As for the other five abstentions - Christine Fletcher, Tracy Mulholland, Desley Simpson, Wayne Walker and John Watson - Greater Auckland blogger Matt Lowrie told Q+A said it showed that councillors knew the cycling project was good and wanted it to be built.
But, it was likely they didn't want to be put on the record as voting for the plan, Lowrie said.
"I think people are just scared of change, often… change is hard and some people don't want it.
"Particularly those councillors that abstained, I think, are trying to appease those voters as opposed to looking to the future and trying to build a better city."
Transport planners modelled that the initial $306 million investment would mean, by 2030, 1.3% of the distance people travel by all modes of transport in Auckland would be made up of journeys by cycling.
They said a further $1.7 billion over a decade was needed to reach the city's climate goal of 7% of trips by cycling and micro-mobility - such as by scooter - by 2030.
The news of the cycleway plan on Thursday drew strong criticism from National's transport spokesperson Simeon Brown.
"Auckland Council's proposed $2 billion spend up on cycleways in Auckland is just another example of the left-wing transport ideology being forced on Kiwis," Brown tweeted.
He said the proposal - which transport officials estimated would see cycling mode share increase from 1.2% of commuters to 3% by 2030 - was "an insane amount of money for very little benefit".
In contrast, recent consultation by Auckland Council also found residents overwhelmingly backed a proposal to pay a targeted rate to help address climate change.

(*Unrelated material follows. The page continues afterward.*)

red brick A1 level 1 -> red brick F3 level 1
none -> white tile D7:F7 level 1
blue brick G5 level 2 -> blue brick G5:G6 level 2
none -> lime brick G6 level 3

The rate would be put towards things like walking and cycling infrastructure.
The cycleway plan was also estimated to have a cost-to-benefit ratio of 2.2 to 2.3. That means for every $1 spent on it, it was expected to produce at least $2.20 of benefits. Lowrie said it was likely that those estimates were "conservative" because it was difficult to model the actual impact of cycling infrastructure.
He said some roading infrastructure also had a lower cost-to-benefit ratio, and that those projects go ahead regardless of what they were.
As for the relative lack of people cycling around Auckland compared to the likes of Wellington or Nelson, Lowrie said Auckland was very spread out and the lack of safe routes deterred people.
Cycling advocacy group Cycling Action Network said six cyclists had died on New Zealand's roads in 2022.
Still, the cost of Auckland's cycling infrastructure was some of the most expensive in the world at around $30 a person, according to an independent report by Abley. That's compared to New York's figure of $2.
Lowrie said the cost was not acceptable.
"We've got ourselves into a situation where we're trying to appease people by not taking away things like roadside parking on arterials."
That meant roads needed to be widened or off-road solutions needed to be found for cycling, which was more expensive, he said.
Lowrie said it would be cheaper to re-allocate road space for cycling.